Sony Pictures Classics’ leaders Michael Barker and Tom Bernard were equally busy over the past year and a half. “The Sony hack prepared us for adapting to a situation when systems are down, and so we were ready to adapt to working from home,” said Barker. SPE set more than a dozen movie productions in motion that included “Mothering Sunday”; the upcoming Venice Film Festival opener, Pedro Almodóvar’s “Parallel Mothers,” starring Penélope Cruz; and Almodóvar’s short with Tilda Swinton, “The Human Voice.” The indie studio also made, finished and/or bought another eight movies during the pandemic, including Cannes Grand Prize winner “Compartment No. 6”; “The Duke,” starring Helen Mirren and Jim Broadbent; Frank Marshall’s “Jazzfest”; the SXSW Audience Award winner “Who We Are: A Chronicle About Racism in America”; and Luca Guadagnino’s doc about Italian designer Salvatore Ferragamo, “Salvatore: Shoemaker of Dreams.”

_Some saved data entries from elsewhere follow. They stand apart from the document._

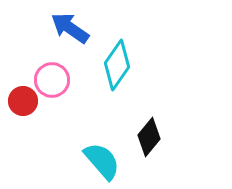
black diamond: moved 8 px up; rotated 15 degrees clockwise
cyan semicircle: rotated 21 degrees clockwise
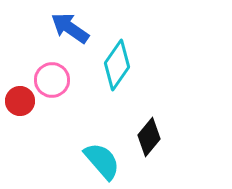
red circle: moved 3 px left
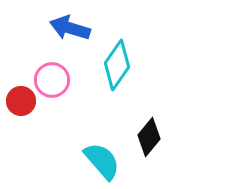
blue arrow: rotated 18 degrees counterclockwise
red circle: moved 1 px right
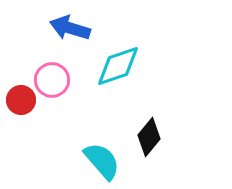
cyan diamond: moved 1 px right, 1 px down; rotated 36 degrees clockwise
red circle: moved 1 px up
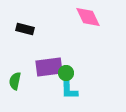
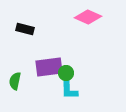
pink diamond: rotated 40 degrees counterclockwise
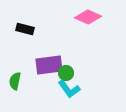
purple rectangle: moved 2 px up
cyan L-shape: rotated 35 degrees counterclockwise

It’s so great to know that the New York indies are thriving.

That said, there is serious concern that the delta variant that’s causing a surge of new COVID cases in Los Angeles could be equally problematic in New York, sending more people to the hospital and potentially interrupting production and delaying live events like the highly anticipated reopening of Broadway. People were rattled by news that the variant in London had shut down Andrew Lloyd Webber’s “Cinderella” just before its world premiere. And there are a slew of Broadway shows gearing up to return to the New York stage beginning this September, including “The Lion King,” “Hamilton,” “Wicked,” “Hadestown” and “The Lehman Trilogy.”